[3/3] ima-evm-utils: mixed "ima" and other template formats not supported

Commit Message

Mimi Zohar July 7, 2020, 2:27 a.m. UTC

An IMA measurement list may not contain "ima" and other template
formats.  Fail verifying the ima_measurement test.

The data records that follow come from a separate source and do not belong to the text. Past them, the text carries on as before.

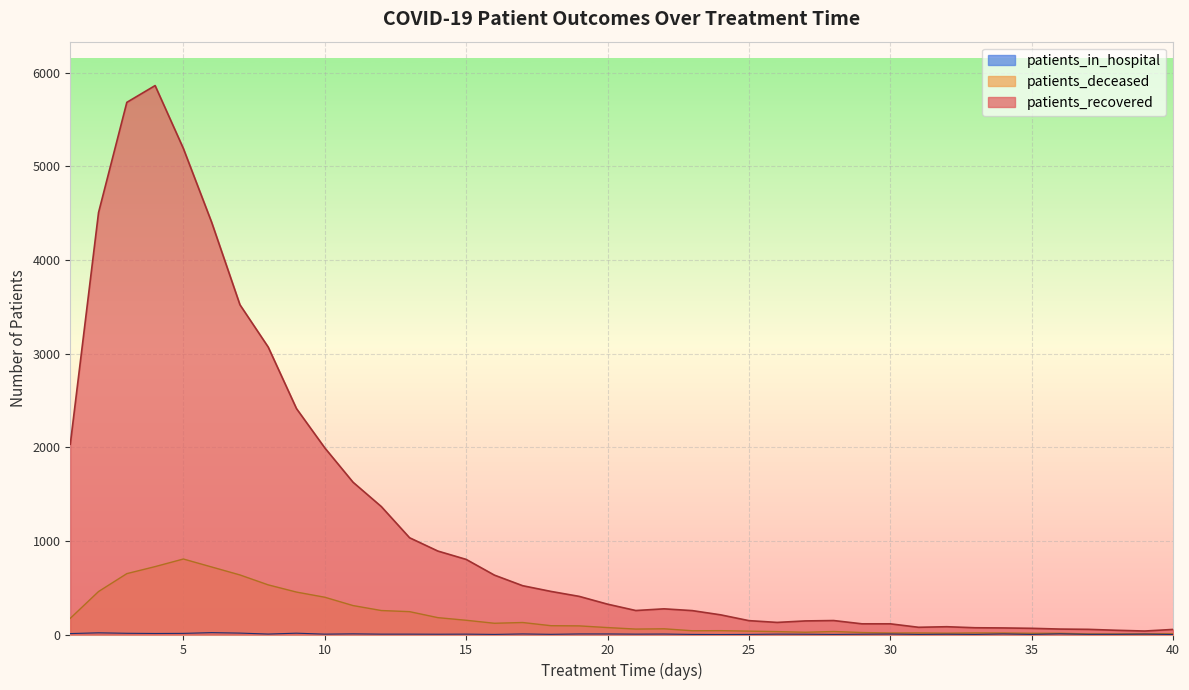

In patients_in_hospital, how many points are higher than both neighbors (excluding endpoints)?

13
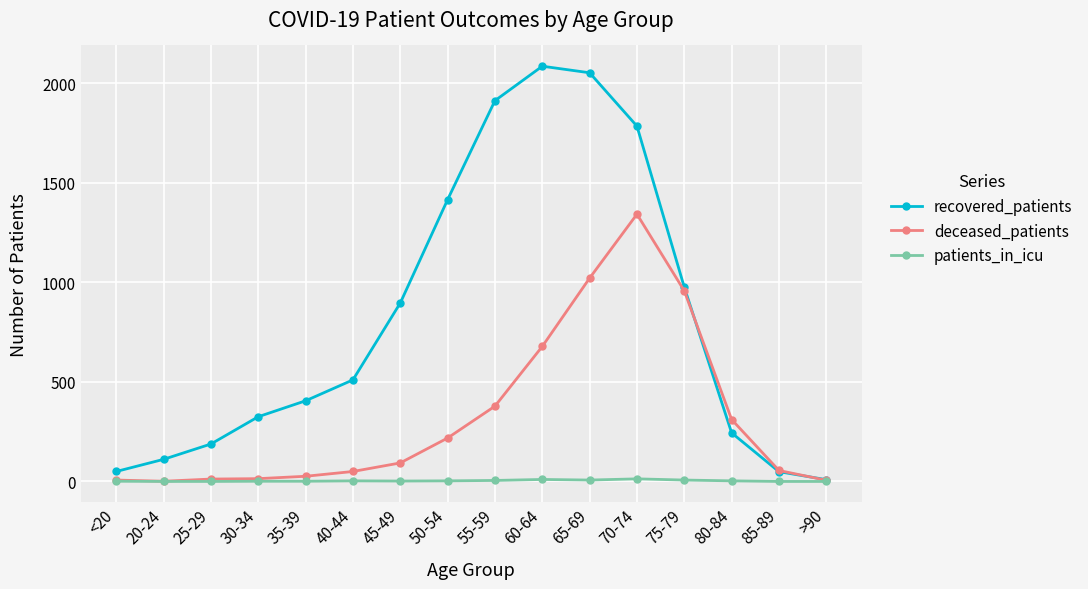

What are all the series names shown in the legend?

recovered_patients, deceased_patients, patients_in_icu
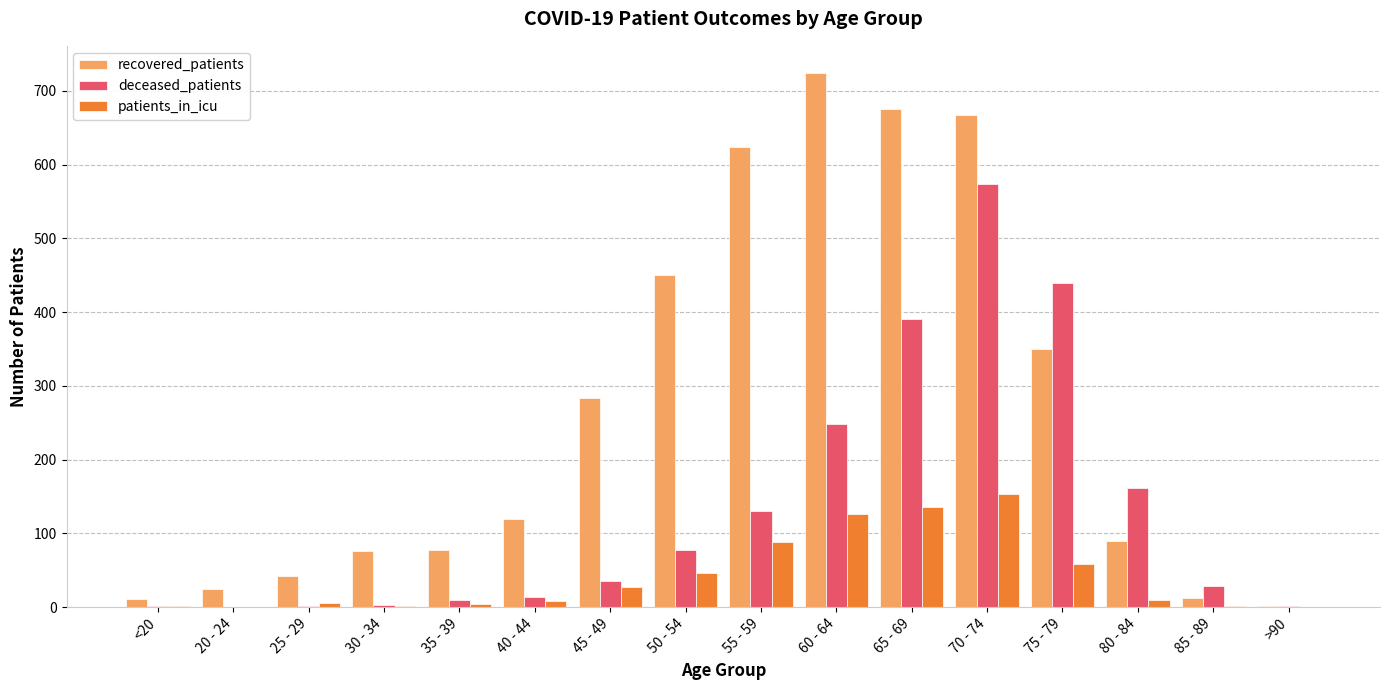

Which series has the widest spread of values?

recovered_patients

Signed-off-by: Mimi Zohar <zohar@linux.ibm.com>
---
 src/evmctl.c | 19 +++++++++++++++++--
 1 file changed, 17 insertions(+), 2 deletions(-)

Patch

diff --git a/src/evmctl.c b/src/evmctl.c
index 9ee440f6a50a..21809b3229e9 100644
--- a/src/evmctl.c
+++ b/src/evmctl.c
@@ -1830,8 +1830,9 @@  static int ima_measurement(const char *file)
 {
 	struct tpm_bank_info *pseudo_banks;
 	struct tpm_bank_info *tpm_banks;
-	int is_ima_template;
+	int is_ima_template, cur_template_fmt;
 	int num_banks = 0;
+	int first_record = 1;
 
 	struct template_entry entry = { .template = 0 };
 	FILE *fp;
@@ -1869,7 +1870,21 @@  static int ima_measurement(const char *file)
 			goto out;
 		}
 
-		is_ima_template = strcmp(entry.name, "ima") == 0 ? 1 : 0;
+	       /*
+		* The "ima" template format can not be mixed with other
+		* template formats records.
+		*/
+		if (!first_record) {
+			cur_template_fmt = strcmp(entry.name, "ima") == 0 ? 1 : 0;
+			if ((is_ima_template && !cur_template_fmt) ||
+			    (!is_ima_template && cur_template_fmt)) {
+				log_err("Mixed measurement list containing \"ima\" and other template formats not supported.\n");
+				goto out;
+			}
+		} else {
+			first_record = 0;
+			is_ima_template = strcmp(entry.name, "ima") == 0 ? 1 : 0;
+		}
 
 		/* The "ima" template data is not length prefixed.  Skip it. */
 		if (!is_ima_template) {